[Saved data entries]
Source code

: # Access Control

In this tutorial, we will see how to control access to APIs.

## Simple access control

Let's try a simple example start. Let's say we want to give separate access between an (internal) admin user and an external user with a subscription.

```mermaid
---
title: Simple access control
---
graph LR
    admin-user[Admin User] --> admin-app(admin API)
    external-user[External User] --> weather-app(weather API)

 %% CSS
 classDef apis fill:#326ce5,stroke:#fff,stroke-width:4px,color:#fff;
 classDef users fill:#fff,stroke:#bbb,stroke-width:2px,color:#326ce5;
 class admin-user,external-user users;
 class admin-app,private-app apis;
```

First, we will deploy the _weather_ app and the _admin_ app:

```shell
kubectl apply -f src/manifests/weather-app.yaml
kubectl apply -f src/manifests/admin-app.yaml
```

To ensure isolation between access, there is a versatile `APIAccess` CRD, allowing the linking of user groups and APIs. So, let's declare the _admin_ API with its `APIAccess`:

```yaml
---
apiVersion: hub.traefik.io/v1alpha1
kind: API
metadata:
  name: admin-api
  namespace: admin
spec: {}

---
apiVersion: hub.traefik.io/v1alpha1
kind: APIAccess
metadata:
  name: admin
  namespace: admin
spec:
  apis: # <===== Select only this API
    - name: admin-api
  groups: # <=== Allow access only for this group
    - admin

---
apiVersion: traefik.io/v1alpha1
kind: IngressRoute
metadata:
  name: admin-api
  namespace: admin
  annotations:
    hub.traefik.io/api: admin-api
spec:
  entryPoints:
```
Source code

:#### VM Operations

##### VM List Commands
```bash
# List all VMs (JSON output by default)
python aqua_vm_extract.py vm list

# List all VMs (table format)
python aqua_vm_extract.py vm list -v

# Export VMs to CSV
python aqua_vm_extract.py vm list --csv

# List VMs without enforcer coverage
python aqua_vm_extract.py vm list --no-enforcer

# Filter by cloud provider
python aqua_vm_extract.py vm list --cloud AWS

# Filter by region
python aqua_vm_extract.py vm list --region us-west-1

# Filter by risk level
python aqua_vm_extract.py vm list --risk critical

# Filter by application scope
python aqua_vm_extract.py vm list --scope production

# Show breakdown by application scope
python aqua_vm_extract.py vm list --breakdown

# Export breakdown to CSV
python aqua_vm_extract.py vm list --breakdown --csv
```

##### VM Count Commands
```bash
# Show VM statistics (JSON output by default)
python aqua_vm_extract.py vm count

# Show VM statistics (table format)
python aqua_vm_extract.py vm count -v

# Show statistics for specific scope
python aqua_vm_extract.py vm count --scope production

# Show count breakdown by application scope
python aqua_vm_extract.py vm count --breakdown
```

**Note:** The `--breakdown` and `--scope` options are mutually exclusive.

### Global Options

◆ **WORK ITEM**:
Go through the entries and return each line where the word "this" appears.

◆ **TASK ANSWER**:
In this tutorial, we will see how to control access to APIs.
  apis: # <===== Select only this API
  groups: # <=== Allow access only for this group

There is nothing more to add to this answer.